Satisfy your curiosity over what jazz is in 2009 and have a read of the results of prolific jazz blogger Peter Bacon’s recent poll on what this music is called “jazz”.
http://thejazzbreakfast.wordpress.com/2009/06/27/jazz-is-still-the-word-oh-yes/
Have your say and comment below.
From thejazzbreakfast
The voting on this site is over, and the 11% who feel jazz is no longer the right word to describe the wide diversity of the music you sometimes find in that section in the record shop (OK, online!) have been soundly trounced by the 66% who feel there is nothing wrong with the word jazz. And I reckon the Paul Simon fans (”I can call you Betty and you can call me Al”) who came in second at 23% would probably lean in the jazz direction had there been second place voting rules.
Kevin Le Gendre summed it up perfectly in the liner notes to his new compilation Now’s The Time II – and you can read them in my review here.
I quite understand the point Stuart Nicholson was making in a recent Observer review of new discs by Acoustic Ladyland and Troyka. He alluded to Ladyland main man Pete Wareham’s wariness of the label because it ends up keeping his music away from a rock crowd, which is the one Wareham feels is its natural audience (I am making assumptions here and am happy to be put right if this is not the case).
And I understand that survival and one’s own career need to come first. But, taking the bigger view, both Nicholson and Wareham would be better served, I reckon, showing some allegiance to the history and faith in the concept of jazz, surely? That is what has inspired them to get to where they have got to today. And if they feel that is not where their natural audience now resides, surely it’s time to bring their audience into the house of jazz, not leave it.
It was the same story with Soweto Kinch and his frustration at not having his CDs in the hip-hop racks. But, a vague awareness of the coverage Kinch has received over the years (no accurate research or survey here) would suggest that most of the coverage he gets is in the jazz media. It’s difficult enough being a musician. There’s no need to add to the anguish by rejecting the followers you do have in order to go after ones you might not get, or certainly not in great enough numbers. Babies and bathwater seem to apply.

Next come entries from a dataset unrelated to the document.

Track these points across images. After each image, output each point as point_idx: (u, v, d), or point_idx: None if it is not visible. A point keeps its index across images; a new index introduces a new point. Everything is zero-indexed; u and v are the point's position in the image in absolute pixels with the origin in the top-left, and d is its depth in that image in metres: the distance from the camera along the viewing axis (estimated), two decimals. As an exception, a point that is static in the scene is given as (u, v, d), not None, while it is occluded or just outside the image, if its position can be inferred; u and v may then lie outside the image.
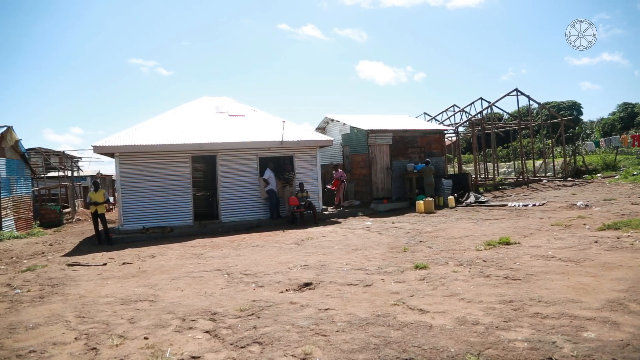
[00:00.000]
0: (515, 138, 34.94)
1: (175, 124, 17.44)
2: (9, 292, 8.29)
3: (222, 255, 10.69)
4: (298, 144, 17.06)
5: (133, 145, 15.22)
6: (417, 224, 14.05)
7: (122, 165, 15.35)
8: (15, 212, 18.83)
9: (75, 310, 6.70)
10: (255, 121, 18.56)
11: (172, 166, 15.81)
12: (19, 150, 19.68)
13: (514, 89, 25.66)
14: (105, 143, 15.23)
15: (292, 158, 17.32)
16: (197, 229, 15.38)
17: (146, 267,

I don’t think Ornette Coleman is particularly embarrassed about being referred to as a jazz musician, is he? I’m not sure that John Zorn is, and I don’t think Derek Bailey was either. And that jazz can encompass Peter Brotzmann and Frank Sinatra is, to my mind, cause for celebration, not alarm. Surely to make whatever music is in your heart and mind and then add jazz to it as a label of convenience is to say all the right things about it? About its freedom, about its honesty, about its sincerity, about its dedication to tackling the most important and difficult challenges in music – that of spontaneous composition.
Jazz has always been a broad church – let’s just keep throwing its doors wide open and inviting everyone in.